The implication of this famous line (often misquoted as “those who do not learn history are doomed to repeat it”) from philosopher George Santayana’s 1905 book, The Life of Reason, Volume I – Reason in Common Sense, is that we are wise to learn from our mistakes.  This is undoubtedly true, as is the parallel recommendation that we are wise to learn from our successes.

Background

China is expected to launch later this year the world’s largest (CO2) emissions trading system; the European Union is in the process of extending and strengthening its CO2 cap-and-trade system; California has just extended and strengthened its CO2 cap-and-trade system; and earlier this week, nine New England and Middle Atlantic U.S. states announced their plan to extend and strengthen the Regional Greenhouse Gas Initiative.  With such developments in place and on the horizon, this is an important time to think carefully and critically about the history of cap-and-trade, and identify lessons that can be learned from three decades of prior experiences – both successes and failures.

That is precisely what Richard Schmalensee (Howard W. Johnson Professor of Economics and Management, Emeritus, at the Massachusetts Institute of Technology, and Dean Emeritus of the MIT Sloan School of Management) and I sought to do in an article which recently appeared in the Review of Environmental Economics and Policy (REEP) (“Lessons Learned from Three Decades of Experience with Cap and Trade,” Review of Environmental Economics and Policy, volume 11, issue 1, Winter 2017, pp. 59-79).  I encourage you to read the full article, which – in keeping with the style of the Review of Environmental Economics and Policy – is brief and broadly accessible.

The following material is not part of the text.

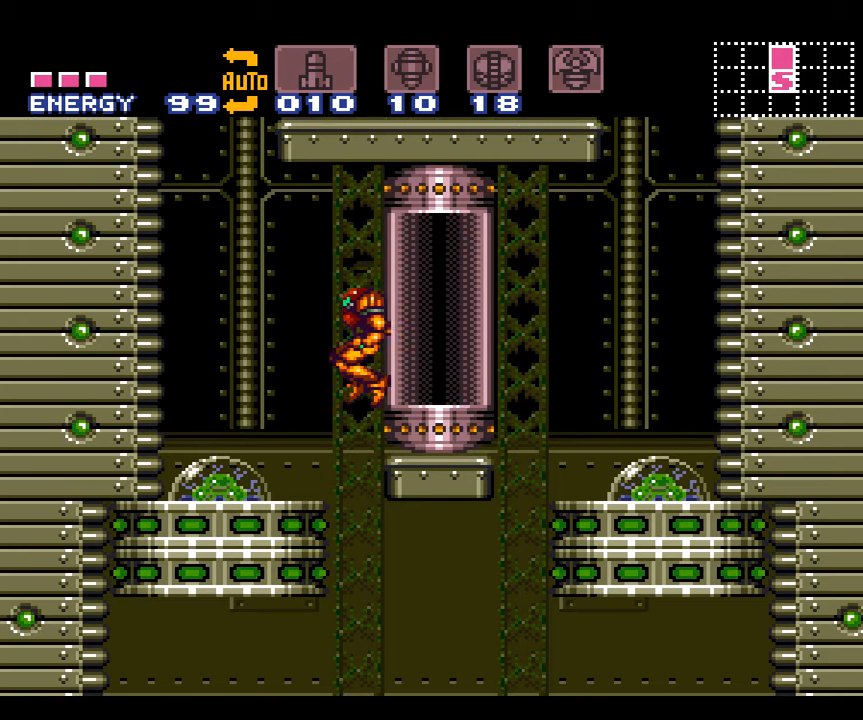
{"buttons": ["A"], "events": [[33, "DPAD_LEFT", "up"], [100, "DPAD_RIGHT", "down"], [416, "DPAD_RIGHT", "up"]]}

In the hope that you may be stimulated to read the full article, in today’s blog essay I draw on the article to provide the historical context of our analysis, and to review some of our conclusions (for the actual analysis of individual cap-and-trade systems, and the justifications for our conclusions, you will need to see the article).

The Historical Context

Thirty years ago, many environmental advocates argued that government allocation of rights to emit pollution legitimized environmental degradation, while others questioned the feasibility of such an approach.  At the time, virtually all pollution regulations took a command-and-control approach, specifying the type of pollution-control equipment to be used or setting uniform limits on emission levels or rates.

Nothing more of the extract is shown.